Since the last ultrasound, I have been enjoying life to the hilt. In April, Ed and I moved to a great home with trees and flowers all around us. A family of deer frolic through our woods. Never far away, rabbits, squirrels, and chipmunks visit our patio often, even when we are relaxing by the fountain in the fish pond.
Last week I had an ultrasound on my kidneys. The bad news is that it is not smaller. The good news is that it is no bigger than it was. Today I went to see urologist Dr. B, my second opinion doctor. Now he is telling me that surgery could be in the future for me sometime.
The reason? My parents were long-lived and it’s possible I could live to be 90. While happily that is a number of decades from now, there are no statistics on the number of years a kidney tumor can be safely watched. According to Dr. B, it has not happened before.
In the past, doctors took out any kidney that had a tumor. Now they try to take only the tumor and leave much of the kidney. There’s no statistics or research information on what will happen over the years for someone who is expected to live as long as I am. In my situation, there are not a lot of people that have been watched over a long time. So I suggested that I would be the first. That’s a valuable contribution. Right?
“Your possible years left are a whole career for a doctor. Some young doctor will be following you and have to pass you off to yet another doctor. And no doctor wants to do that.” Dr. B conjectured this as if that was a bad thing. It is not for me.

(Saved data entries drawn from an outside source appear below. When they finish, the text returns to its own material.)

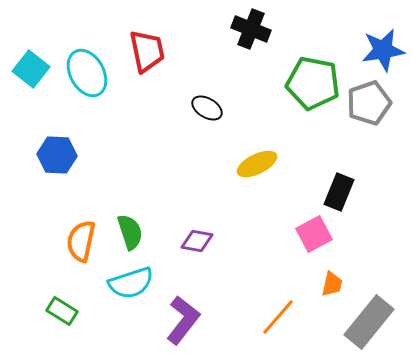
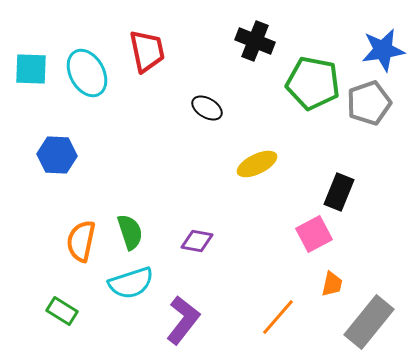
black cross: moved 4 px right, 12 px down
cyan square: rotated 36 degrees counterclockwise
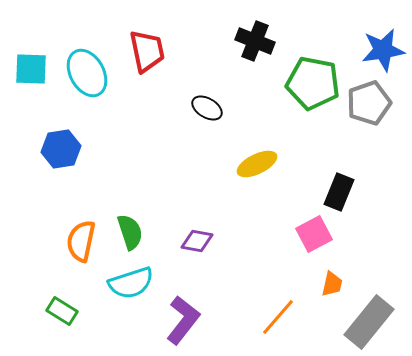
blue hexagon: moved 4 px right, 6 px up; rotated 12 degrees counterclockwise
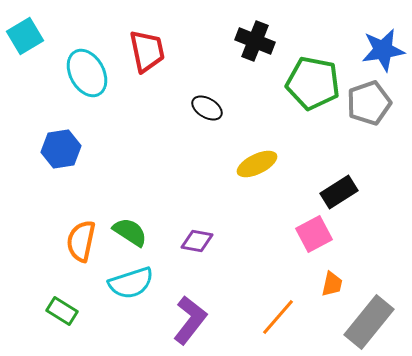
cyan square: moved 6 px left, 33 px up; rotated 33 degrees counterclockwise
black rectangle: rotated 36 degrees clockwise
green semicircle: rotated 39 degrees counterclockwise
purple L-shape: moved 7 px right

Dr. B said I should think about surgery in a few years. I reminded him of his assertion a year ago that I could live with the tumor. He answered that he is giving me the other side of it now. Hmm.
Reminding him that a year ago he claimed that patients with kidney surgery can die a decade earlier than the national statistics, Dr. B responded that it is true when one whole kidney is extracted. Given that he thinks he can take out my tumor despite it’s delicate position near the blood supply, he downplayed the danger. We did not get into the problem of my lungs. I’m still thinking about this turn of attitude. For now, we agreed things will stay the same.
Meanwhile, I will continue to live fully. Enjoying every minute, I am not slowing down.
As with any relationship, this one continues to evolve. Surprises occur, some I like and some I don’t. Cancer doesn’t care about my opinion. It just is. Or is it? One thing I know for sure: I’m in this to learn. This crash course in life has provided enormous opportunities to widen my scope.
No advanced doctorate degree could be more intense. My cancer education has been on a physical, mental, emotional, and spiritual scale.
It started with a routine chest CT scan six months ago. The radiology department had scanned from chest to kidneys. Three weeks after the scan, I managed to get an appointment to hear the scan results. “Look, you’ve got cancer in both kidneys,” exclaimed my pulmonologist. Excitedly, she pointed to a screen with black, gray and white marks on it. I took her word for it. Not sharing her enthusiasm, I didn’t react.
There was no time to talk about my lungs on that visit. Rather, there was a flurry of activity around scheduling an abdomen scan to see the kidney more clearly. Within a week it was confirmed that I needed a specialist.
My history kept me calm and objective. In 1991, I had been diagnosed with lung cancer. I had been coughing up blood from my lungs, something that was not new. After a CT scan, the pulmonologist at the time, told me I needed surgery to remove my whole right lung. I took the CT scan to a second pulmonologist who said: “Yes, it could be cancer. And with your lungs, the surgery could kill you.”
Since I said no to that first diagnosing doctor in 1991, he actually called my husband and enrolled him in the idea of surgery for me. Figuring I could die if I did, or die if I didn’t, I refused. Nothing bad happened as a result.
With that experience in my background, I decided not to worry about anything until I knew for sure. The thought of having two cancerous kidneys would at times shock my mind, and I would remind myself that I did not have any physical pain. I knew I had to focus on the possibility the CT scan was wrong.